Penggunaan NSAID peri-operatif terbukti mengurangi risiko pengembangan
pembentukan tulang heterotopic atau osifikasi heterotopik. Review lain menunjukkan
penurunan 57% dalam risiko HO saat NSAID digunakan sebagai profilaksis (Qian &
Kang, 2009). Penggunaan radioterapi untuk mencegah HO pada THR disebabkan
oleh sel-sel osteoprogenitor terlibat lebih awal dalam perbaikan
tulang karena radiosensitive daripada sel-sel yang lebih matang.
8) Loosening
Terjadinya kelonggaran/loosening adalah penyebab paling umum dari
kegagalan di arthroplasties pinggul yang tidak terinfeksi. Hal ini terlihat dengan

penyerapan tulang di sekitar implan atau semen dan biasanya terdeteksi radiografi.
Kelonggaran dapat terjadi terjadi secara mekanik atau biologis secara alami dan
sering terjadi dengan infeksi lama.

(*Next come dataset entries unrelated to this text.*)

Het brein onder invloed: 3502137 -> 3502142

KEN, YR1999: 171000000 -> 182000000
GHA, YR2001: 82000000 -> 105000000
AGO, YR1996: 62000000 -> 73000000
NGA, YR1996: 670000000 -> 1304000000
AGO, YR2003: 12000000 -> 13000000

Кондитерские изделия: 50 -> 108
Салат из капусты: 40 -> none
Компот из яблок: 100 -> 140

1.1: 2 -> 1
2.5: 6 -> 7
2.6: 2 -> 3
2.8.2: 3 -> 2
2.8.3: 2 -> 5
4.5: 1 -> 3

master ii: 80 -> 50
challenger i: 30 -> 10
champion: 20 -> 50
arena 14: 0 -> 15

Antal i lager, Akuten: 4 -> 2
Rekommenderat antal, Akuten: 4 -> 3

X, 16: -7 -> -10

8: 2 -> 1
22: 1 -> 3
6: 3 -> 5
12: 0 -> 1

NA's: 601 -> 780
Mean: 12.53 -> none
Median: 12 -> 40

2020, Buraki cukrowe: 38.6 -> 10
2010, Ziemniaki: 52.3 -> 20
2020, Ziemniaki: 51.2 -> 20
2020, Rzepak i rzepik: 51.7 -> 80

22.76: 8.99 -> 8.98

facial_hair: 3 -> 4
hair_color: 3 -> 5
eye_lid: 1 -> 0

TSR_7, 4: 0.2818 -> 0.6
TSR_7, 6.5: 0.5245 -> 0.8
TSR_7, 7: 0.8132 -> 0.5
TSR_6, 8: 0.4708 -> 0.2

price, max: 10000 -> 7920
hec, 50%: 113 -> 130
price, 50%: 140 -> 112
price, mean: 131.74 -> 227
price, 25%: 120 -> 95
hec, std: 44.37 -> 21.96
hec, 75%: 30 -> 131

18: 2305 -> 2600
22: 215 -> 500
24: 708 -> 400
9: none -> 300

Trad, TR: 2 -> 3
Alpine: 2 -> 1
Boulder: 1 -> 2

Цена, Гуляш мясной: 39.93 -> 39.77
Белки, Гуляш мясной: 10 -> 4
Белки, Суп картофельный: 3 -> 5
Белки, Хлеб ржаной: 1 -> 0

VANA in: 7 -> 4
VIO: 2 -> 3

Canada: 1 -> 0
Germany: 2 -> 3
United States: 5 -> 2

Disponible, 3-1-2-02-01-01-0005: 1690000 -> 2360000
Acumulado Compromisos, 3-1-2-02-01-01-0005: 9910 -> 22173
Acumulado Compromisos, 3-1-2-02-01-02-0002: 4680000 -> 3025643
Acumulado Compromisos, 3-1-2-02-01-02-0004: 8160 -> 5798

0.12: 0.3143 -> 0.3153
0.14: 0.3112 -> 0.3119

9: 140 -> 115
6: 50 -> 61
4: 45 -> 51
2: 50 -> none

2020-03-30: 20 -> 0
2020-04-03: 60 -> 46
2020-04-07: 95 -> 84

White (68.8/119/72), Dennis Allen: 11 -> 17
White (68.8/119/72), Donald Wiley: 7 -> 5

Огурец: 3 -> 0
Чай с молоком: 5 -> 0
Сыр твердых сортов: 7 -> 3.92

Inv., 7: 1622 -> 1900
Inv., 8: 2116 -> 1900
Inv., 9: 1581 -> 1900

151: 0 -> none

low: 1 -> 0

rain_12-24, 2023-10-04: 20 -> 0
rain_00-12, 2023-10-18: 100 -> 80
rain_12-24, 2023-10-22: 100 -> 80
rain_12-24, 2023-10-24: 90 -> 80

Kelonggaran mekanik merupakan hasil dari beban
berlebih. Berlebihnya muatan disebabkan karena desain prostetik yang buruk, dan
teknik penyisipan yang tidak tepat. Proses terjadinya kelonggaran biologis merupakan
hasil dari resorpsi tulang yang dimediasi oleh sel sehingga merangsang puing-puing
partikel-pakai dari semen, polyethylene, atau logam (JAC). Secara normal, setiap
tahun penggunaan polietilen terjadi keausan 0,1 mm per tahun. Namun jika terjadi
keausan partikel yang lebih besar dari ukuran kritis tertentu (0,2-0,8 um) maka terjadi
fagosit oleh makrofag yang memulai aktivasi interleukin-diinduksi oleh osteoklas
sehingga terjadinya osteolisis periprosthetic.
9) Pseudotumor
Risiko osteolisis rendah pada penggunaan implan MoM. Pasien tersebut
menunjukan peningkatan permanen konsentrasi ion chrome dan cobalt dalam darah.
Pasien dapat mengalami lesi inflamasi steril di sekitar area jaringan lunak di sekitar
area MoM hip implant dengan patogenensis yang masih belum jelas. Meskipun
sudah dilakukan biopsi lesi, namun sulit untuk membedakan dari
jaringan tumor nekrotik. Lesi ini disebut sebagai pseudotumours,
tetapi juga deskripsi lainnya telah digunakan dalam literatur seperti
bursae, kista atau

massa inflamasi.

Adanya pseudotumours dapat

menyebabkan gejala yang parah dan sering memerlukan operasi revisi. Dalam
pseudotumor terdapat jaringan partikel puing-puing logam kecil dan insiden disertai
dengan peningkatan konsentrasi ion logam dalam serum darah.